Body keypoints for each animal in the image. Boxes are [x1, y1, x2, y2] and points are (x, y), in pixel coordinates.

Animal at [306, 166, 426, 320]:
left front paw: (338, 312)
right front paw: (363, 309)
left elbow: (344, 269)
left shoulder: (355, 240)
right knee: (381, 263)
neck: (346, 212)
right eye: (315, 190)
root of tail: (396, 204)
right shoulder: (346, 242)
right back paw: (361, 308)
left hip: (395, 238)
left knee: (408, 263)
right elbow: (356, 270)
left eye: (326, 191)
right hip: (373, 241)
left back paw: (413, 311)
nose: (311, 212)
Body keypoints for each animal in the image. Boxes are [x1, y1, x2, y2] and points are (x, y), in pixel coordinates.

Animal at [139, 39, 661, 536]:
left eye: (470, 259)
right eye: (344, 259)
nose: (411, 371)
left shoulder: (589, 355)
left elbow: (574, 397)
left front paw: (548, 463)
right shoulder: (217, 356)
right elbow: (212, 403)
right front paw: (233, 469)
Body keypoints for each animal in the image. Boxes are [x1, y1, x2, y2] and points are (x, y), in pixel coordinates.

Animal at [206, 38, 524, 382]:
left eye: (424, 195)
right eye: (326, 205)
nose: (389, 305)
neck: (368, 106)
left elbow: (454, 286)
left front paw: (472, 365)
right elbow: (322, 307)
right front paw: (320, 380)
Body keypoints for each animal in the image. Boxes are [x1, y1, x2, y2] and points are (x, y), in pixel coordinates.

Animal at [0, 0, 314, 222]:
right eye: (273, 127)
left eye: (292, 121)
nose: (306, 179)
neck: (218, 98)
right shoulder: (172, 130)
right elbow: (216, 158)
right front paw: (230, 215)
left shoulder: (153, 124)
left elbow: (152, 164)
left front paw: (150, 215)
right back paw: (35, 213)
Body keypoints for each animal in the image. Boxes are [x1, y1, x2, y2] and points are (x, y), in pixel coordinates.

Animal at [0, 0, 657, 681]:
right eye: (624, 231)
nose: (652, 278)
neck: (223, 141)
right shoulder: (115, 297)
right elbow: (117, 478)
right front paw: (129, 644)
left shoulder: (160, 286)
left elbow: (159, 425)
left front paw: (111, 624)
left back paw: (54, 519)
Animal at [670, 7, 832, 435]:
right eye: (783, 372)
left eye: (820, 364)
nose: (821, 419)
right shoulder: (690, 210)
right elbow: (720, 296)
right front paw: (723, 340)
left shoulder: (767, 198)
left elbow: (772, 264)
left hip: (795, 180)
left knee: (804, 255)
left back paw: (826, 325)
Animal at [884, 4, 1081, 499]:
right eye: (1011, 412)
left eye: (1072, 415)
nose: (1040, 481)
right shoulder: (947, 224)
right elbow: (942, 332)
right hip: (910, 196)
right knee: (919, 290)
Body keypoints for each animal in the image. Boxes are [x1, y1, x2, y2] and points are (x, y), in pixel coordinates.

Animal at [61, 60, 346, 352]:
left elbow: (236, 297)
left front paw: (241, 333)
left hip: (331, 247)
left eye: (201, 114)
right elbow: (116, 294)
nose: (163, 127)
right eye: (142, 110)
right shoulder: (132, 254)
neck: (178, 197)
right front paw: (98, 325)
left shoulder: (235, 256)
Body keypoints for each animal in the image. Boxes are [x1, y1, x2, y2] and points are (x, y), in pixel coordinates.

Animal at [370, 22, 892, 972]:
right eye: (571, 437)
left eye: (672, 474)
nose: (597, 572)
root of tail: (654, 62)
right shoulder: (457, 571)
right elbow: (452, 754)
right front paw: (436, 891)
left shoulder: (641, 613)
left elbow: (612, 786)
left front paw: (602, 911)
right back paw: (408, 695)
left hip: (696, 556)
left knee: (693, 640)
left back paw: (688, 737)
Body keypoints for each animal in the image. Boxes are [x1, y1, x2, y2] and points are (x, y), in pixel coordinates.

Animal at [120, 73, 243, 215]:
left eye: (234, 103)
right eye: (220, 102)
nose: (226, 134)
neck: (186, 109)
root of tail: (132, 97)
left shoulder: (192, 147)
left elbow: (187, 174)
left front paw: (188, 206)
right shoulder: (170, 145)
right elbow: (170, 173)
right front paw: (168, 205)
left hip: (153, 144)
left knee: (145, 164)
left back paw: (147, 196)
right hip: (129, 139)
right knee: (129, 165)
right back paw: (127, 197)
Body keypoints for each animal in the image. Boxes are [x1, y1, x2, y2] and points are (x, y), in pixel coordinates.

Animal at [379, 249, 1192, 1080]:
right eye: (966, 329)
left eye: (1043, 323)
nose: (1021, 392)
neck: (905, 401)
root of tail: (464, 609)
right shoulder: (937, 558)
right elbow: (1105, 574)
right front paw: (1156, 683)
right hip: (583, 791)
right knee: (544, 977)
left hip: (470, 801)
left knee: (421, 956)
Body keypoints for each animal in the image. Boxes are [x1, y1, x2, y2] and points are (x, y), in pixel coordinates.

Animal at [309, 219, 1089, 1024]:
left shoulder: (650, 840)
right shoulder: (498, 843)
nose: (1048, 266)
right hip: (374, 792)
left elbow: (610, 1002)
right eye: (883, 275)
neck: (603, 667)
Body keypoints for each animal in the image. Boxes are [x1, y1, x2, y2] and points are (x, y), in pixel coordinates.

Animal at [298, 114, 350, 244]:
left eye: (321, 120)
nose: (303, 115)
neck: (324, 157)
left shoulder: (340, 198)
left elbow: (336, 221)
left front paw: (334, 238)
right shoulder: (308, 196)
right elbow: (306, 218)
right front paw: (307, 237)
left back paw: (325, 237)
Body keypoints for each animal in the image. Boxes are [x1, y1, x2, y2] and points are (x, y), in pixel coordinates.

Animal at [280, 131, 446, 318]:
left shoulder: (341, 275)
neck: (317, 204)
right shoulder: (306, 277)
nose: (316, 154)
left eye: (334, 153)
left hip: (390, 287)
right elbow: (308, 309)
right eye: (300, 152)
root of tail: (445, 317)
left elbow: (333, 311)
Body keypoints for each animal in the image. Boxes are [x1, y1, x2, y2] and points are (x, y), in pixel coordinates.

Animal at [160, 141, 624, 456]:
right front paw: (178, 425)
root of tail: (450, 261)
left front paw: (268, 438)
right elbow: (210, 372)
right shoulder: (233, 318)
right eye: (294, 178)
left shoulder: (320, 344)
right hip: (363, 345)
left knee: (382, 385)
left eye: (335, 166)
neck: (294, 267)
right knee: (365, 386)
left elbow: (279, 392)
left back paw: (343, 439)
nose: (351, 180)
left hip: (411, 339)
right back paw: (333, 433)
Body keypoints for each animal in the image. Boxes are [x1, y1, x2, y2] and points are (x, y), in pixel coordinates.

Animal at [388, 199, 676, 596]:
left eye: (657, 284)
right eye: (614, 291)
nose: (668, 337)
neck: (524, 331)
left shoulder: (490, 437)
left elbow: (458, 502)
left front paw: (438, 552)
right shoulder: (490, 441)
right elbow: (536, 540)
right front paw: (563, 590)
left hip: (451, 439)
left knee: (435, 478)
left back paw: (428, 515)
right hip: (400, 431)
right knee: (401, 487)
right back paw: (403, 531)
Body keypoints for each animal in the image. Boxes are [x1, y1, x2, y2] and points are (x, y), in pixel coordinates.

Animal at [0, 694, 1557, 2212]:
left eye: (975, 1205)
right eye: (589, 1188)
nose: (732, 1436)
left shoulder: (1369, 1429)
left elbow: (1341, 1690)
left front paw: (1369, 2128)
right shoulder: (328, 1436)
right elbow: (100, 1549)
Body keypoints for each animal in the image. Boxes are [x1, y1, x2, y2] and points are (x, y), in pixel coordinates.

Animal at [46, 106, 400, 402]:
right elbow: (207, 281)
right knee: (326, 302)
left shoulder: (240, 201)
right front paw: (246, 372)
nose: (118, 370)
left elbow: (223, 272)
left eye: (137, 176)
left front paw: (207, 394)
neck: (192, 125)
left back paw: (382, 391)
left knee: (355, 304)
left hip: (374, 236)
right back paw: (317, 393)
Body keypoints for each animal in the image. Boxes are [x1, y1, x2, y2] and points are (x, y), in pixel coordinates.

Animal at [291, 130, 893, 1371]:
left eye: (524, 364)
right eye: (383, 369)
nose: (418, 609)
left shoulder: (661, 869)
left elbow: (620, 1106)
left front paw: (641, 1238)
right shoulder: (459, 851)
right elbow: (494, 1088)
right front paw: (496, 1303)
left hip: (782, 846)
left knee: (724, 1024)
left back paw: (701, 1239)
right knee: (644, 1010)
__________
● The task
Report each line above containing the string "tail".

● Written solution
root of tail: (396, 204)
root of tail: (654, 62)
root of tail: (132, 97)
root of tail: (464, 609)
root of tail: (445, 317)
root of tail: (450, 261)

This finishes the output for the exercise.